More than 250 Florida homeowners, including 31 in Manatee County, have complained that Chinese-made drywall in their homes emits a rotten-eggs odor, corrodes metal air-conditioning parts and electrical wires, and causes headaches, difficulty breathing and other health problems.
Most of those homes were built in 2004 or later, when a housing boom caused domestic drywall shortages and Chinese drywall imports to surge.
The complaints have led to multiple class-action lawsuits against manufacturers, several state and federal investigations and calls for a temporary federal ban on Chinese drywall imports.
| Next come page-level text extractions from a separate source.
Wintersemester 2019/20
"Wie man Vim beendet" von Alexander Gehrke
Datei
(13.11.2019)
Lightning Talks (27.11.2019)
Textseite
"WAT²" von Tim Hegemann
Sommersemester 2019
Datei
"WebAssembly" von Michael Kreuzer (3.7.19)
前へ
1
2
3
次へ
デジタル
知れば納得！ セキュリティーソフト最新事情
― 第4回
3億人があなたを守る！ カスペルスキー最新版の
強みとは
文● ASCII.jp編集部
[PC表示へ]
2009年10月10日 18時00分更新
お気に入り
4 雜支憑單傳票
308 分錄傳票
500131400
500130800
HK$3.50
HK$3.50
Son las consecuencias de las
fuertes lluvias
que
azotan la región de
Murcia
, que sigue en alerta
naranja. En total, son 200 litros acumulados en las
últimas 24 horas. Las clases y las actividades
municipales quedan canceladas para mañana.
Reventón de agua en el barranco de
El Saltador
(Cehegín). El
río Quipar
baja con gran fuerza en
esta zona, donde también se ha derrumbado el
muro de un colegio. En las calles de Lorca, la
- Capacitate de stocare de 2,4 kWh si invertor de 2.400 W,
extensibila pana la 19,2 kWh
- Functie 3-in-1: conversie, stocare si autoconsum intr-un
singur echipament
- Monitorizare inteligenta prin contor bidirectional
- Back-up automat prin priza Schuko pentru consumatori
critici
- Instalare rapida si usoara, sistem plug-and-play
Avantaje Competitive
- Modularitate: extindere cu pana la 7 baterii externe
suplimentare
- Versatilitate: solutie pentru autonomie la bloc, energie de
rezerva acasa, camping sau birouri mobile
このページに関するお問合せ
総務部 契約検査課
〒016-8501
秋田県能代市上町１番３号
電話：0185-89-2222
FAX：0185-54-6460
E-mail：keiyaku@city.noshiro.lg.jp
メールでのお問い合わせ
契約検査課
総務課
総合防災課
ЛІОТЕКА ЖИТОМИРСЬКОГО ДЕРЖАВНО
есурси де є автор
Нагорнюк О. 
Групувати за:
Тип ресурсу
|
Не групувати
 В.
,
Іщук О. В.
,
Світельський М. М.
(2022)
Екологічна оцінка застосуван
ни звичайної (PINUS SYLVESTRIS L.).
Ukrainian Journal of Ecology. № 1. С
President Barack Obama also is expected to discuss the issue with Chinese leaders later this month.
While the issue has been centered in Florida, there has been no coordinated statewide response — which could lead to a multitude of well-meaning but conflicting local ordinances and actions on the matter, Aronberg said.
“There’s a lot of widespread concern, and it’s justified. but we need not have a wave of hysteria,” he said. “If the state doesn’t act, then local governments will.”
The proposed task force would “replace this hysteria with a sense of urgency,” Aronberg said.
The task force should include consumer advocates, scientists, health officials, homebuilders and drywall manufacturers, the men said. It has no timetable for taking any action, but should move quickly, they said.
“It really is the right approach,” said Dartland, a former Florida deputy attorney general who focused on consumer laws.
Also Friday, state health officials announced they plan to soon take air samples from homes containing Chinese drywall to determine whether or not it poses a health risk. The Florida Department of Health gave no other details other than saying it hopes to start testing within a few weeks.
The agency also said it has updated its Chinese drywall Web site to help homeowners determine whether or not they have the product. The Web site, doh.state.fl.us/environment/community/indoor-air/casedefinition.html, now contains a case definition and photos.